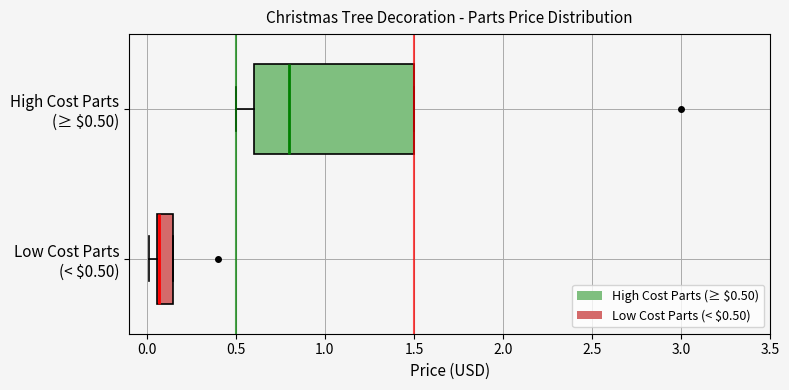

Comparing the boxes themselves (not the whiskers), which one is the widest?

High Cost Parts (≥ $0.50)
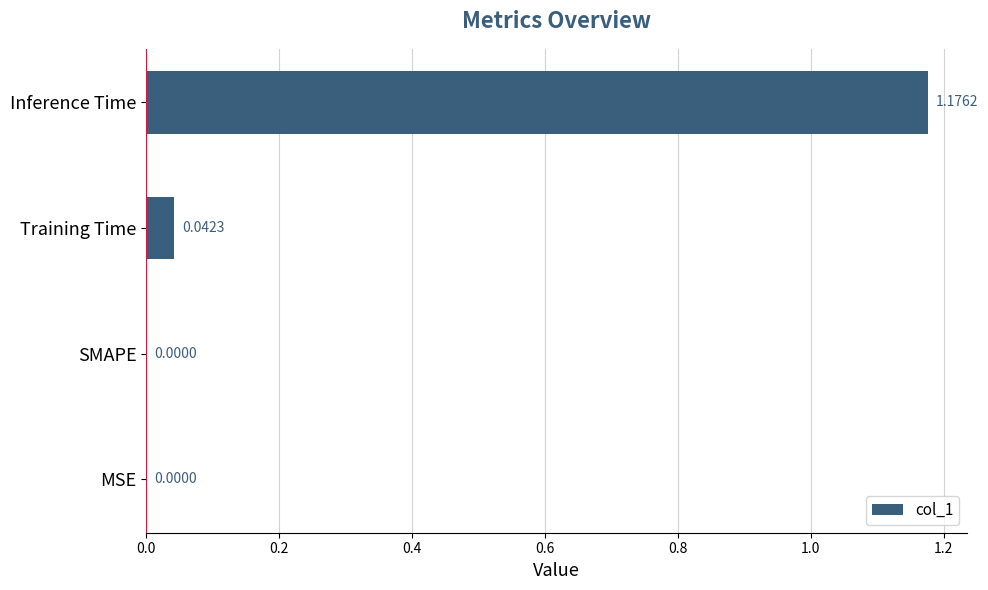

Are the bars horizontal?

Yes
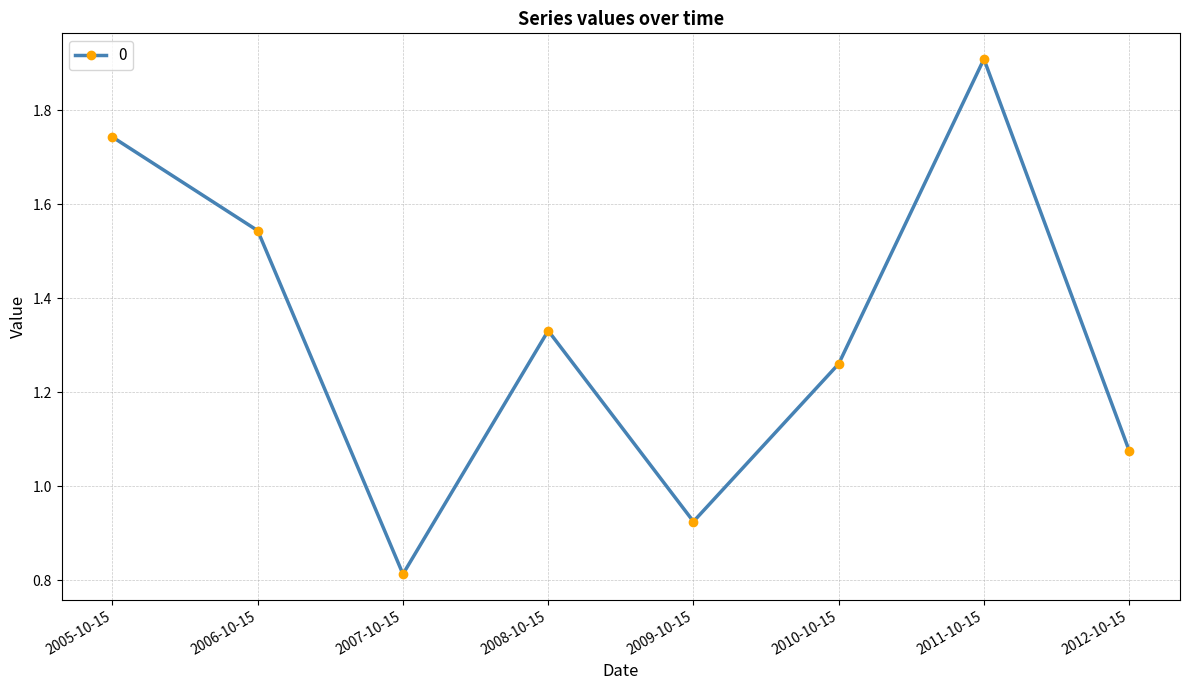

How many lines are shown in the chart?

1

--

#### AIM OF THE EXERCISE:
Reproduce all of the material above word for word, leaving out the pictures.

#### RESPONSE TO THE EXERCISE:
Comparing the boxes themselves (not the whiskers), which one is the widest?

High Cost Parts (≥ $0.50)

Are the bars horizontal?

Yes

How many lines are shown in the chart?

1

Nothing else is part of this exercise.